By Leslie Mann, Special to the Tribune
June 5, 2013
Mary Nisi, of Chicago, exercises regularly, between yoga, Pilates and tennis, but she worries about not drinking enough water.
"I can get behind it if it's Evian and it's always with me," said the owner of a wedding DJ business. "But I'd really rather have herbal tea."
Nisi is not alone, according to a study by the Centers for Disease Control and Prevention. Forty-three percent of adults drink less than four cups of water a day. That includes 36 percent who drink one to three cups, and 7 percent who drink none.
Although the CDC does not say how much water is "enough," because our needs vary, less than four 8-ounce cups usually falls short, said Dr. Alyson Goodman, a CDC epidemiologist and lead author of the study.

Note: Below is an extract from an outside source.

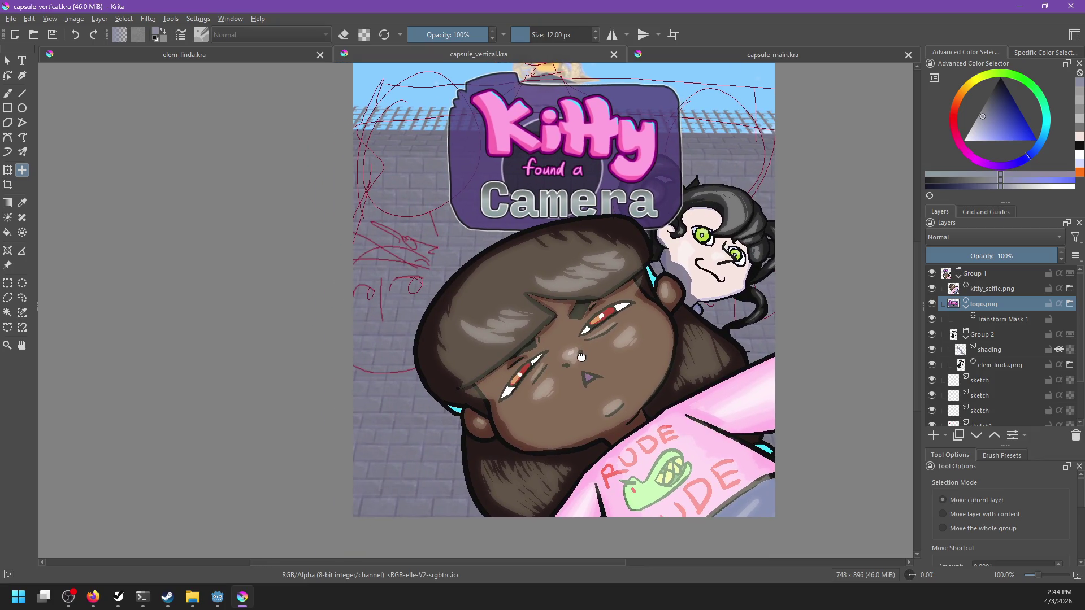
{"action": "scroll", "coordinate": [673, 292], "scroll_direction": "down", "scroll_amount": 1}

On the upside, 35 percent of Americans drink four to seven cups a day, while 22 percent drink eight or more.
Water intake varies by demographics. People 55 or older, who are non-Caucasian or who live in the Northeast are more likely to drink four cups or less.
It also varies by health habits. People who drink less water are the same folks who consume a cup or less of fruits and vegetables a day, exercise less than 150 minutes a week, smoke or used to smoke, eat fast food more than once a week, eat fewer than five family dinners a week and do not shop at farmers markets.
"Understanding these associations helps us identify populations that can benefit from interventions," said Goodman.
"Mentally and physically, we're better off being hydrated," said Paula Burke, clinical dietitian at MetroSouth Medical Center in Blue Island. "The human body is about 70 percent water; we need it. It helps our circulation, makes us feel better, helps rid our bodies of toxins and prevents constipation. And drinking water before meals helps you eat less if you're trying to lose weight."
Caffeinated and alcoholic beverages do not count, Burke said, because they increase urination, which means more water is needed to stay hydrated.
Pop can hydrate you, Burke said, but adds sugar to your diet, which has adverse effects ranging from cavities to obesity.
Yet pop tops the list of beverages with calories consumed by adults 19 and older, according to the Dietary Guidelines for Americans from the Department of Health and Human Services. Sports/energy drinks are No. 2, followed by alcoholic beverages, milk, fruit juice and fruit drinks.
The guidelines say most adults need to drink more water, 100 percent juice and low- or fat-free milk, while drinking less pop and alcohol.
So popular are sports/energy drinks, especially among young people, that the American Academy of Pediatrics issued a 2011 report reminding parents to dispense "water, not sports or energy drinks, as the principal source of hydration for children and adolescents."
Habits start young, Goodman said.
"As a pediatrician, I know this is a family issue," she said. "It's up to parents to start children young with healthy drinking habits."
The CDC urges schools, after-school programs and day care facilities to increase children's enthusiasm for drinking water by adding it to their menus, providing cups and pitchers and incorporating water drinking into children's activities and parent communication.
Although the water fountain is a school icon, not all schools have clean drinking water, Goodman said. This despite the federal Healthy, Hunger-Free Kids Act of 2010, which said schools must "make free potable water available where meals are served."
Adults can help by setting good examples and self-discipline, advised Goodman.
"I keep cold, filtered water in the refrigerator at home and a bottle of water with a straw at my desk," said Chicagoan Libby Lowe, who works for a company that educates/coaches employees about healthy-living habits. "I don't know why, but I drink more if I have a straw."
Lowe's daily goal is 100 ounces, more on the five days she attends exercise classes.
"I still have coffee in the morning and juice or iced tea in the afternoon," she said. "But I quit drinking soda."
Thanks to lemon slices and a carbonator she shares with co-workers, her office drinking water is jazzed with "bubbles and taste, which is better than the sugar and calories you get in soda."
Dry skin is her reminder that she is not drinking enough water, Lowe said. "Also, if I don't drink enough, I think I'm hungry after I've already eaten, but I'm just thirsty," she said. "If I drink some water, I'm not tempted to snack when I shouldn't."
Senior citizens have an added problem, Burke said.
"As you get older, you lose your ability to know when you're thirsty," she said. "So seniors should remind themselves to drink water and other healthy drinks."
It helps to keep a diet diary, Burke said.
"If you write down what you drink for a week at work and at home, because it will be different, you may be surprised how little water you actually drink," she said.
As for Nisi, she is determined to increase her water intake.
"I quit coffee," she said. "That helped a lot. I know I have more energy when I drink more water. So, it's a goal."
The study analyzed the drinking habits of 3,397 adults who participated in the National Cancer Institute's Food Attitudes and Behaviors Survey. It was published in the April 11 issue of the CDC's journal, Preventing Chronic Disease.